For the period under review, the company saw standalone revenue from operations decline by 26 per cent to ₹435 crore (₹589 crore).

The company in an investor presentation said performance in April and May impacted due to lockdown. Demand recovery or “green shoots” were witnessed from June while the company saw double digit growth in July.

Domestic secondary sales witnessed de-growth of 15 per cent YoY in Q1FY21. New launches contributed to 5 per cent of the domestic revenues in the quarter under review.

While traditional channels were impacted, sales through e-commerce doubled in the domestic business.

International sales declined by 18 per cent and institutional sales fell by 38 per cent.

According to Mohan Goenka, Director, Emami has successfully overcome the challenges to post a high single digit growth in June and double digit growth in July.

“Margins grew due to stringent cost control measures and all our new products performed well, particularly the personal hygiene and immunity building categories.
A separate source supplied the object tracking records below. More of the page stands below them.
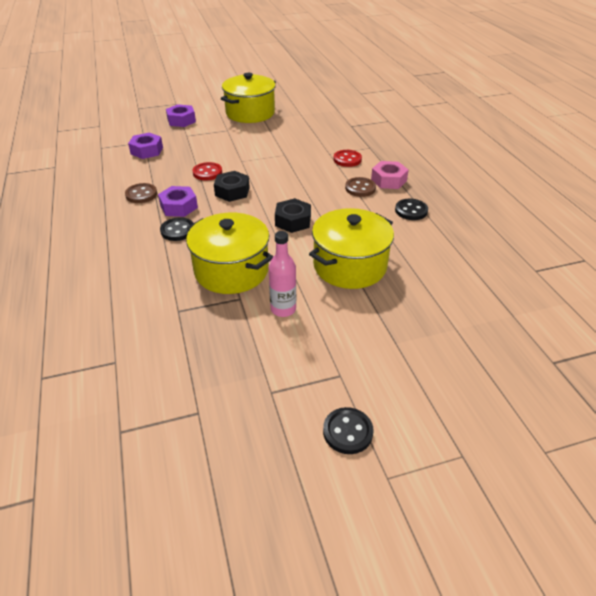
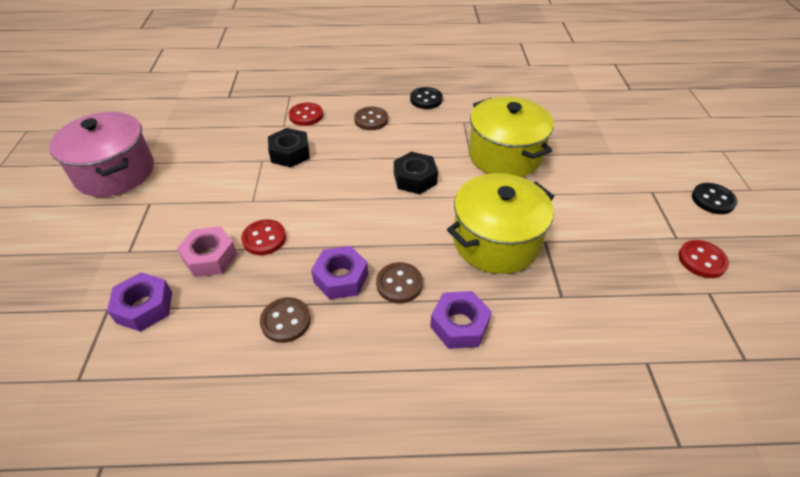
camera: 75 degrees left, 5 degrees up
(177, 230) = (399, 284): black button -> brown button
(181, 120) = (68, 253): purple nut -> purple nut (459, 325)
(232, 191) = (327, 219): black nut -> black nut (290, 153)
(242, 410) = (702, 260): none -> red button
(250, 113) = (115, 172): yellow pot -> pink pot
(283, 309) = (565, 211): pink bottle -> none
(388, 180) = (365, 99): pink nut -> pink nut (210, 257)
Going forward, we expect the growth momentum to continue,” he said. Raw material prices were also benign.

On a consolidated basis, the company saw revenue from operations drop by 26 per cent YoY to ₹481 crore while net profit saw a 2 per cent increase to ₹40 crore.

The healthcare and pain management portfolios of Emami Ltd saw a 23 per cent and 15 per cent YoY growth in Q1FY21 while Boroplus saw a 28 per cent growth during the period.

However, offerings under Navratna, Kesh King and in the male grooming categories saw a YoY decline of 41 per cent, 33 per cent and 70 per cent, respectively.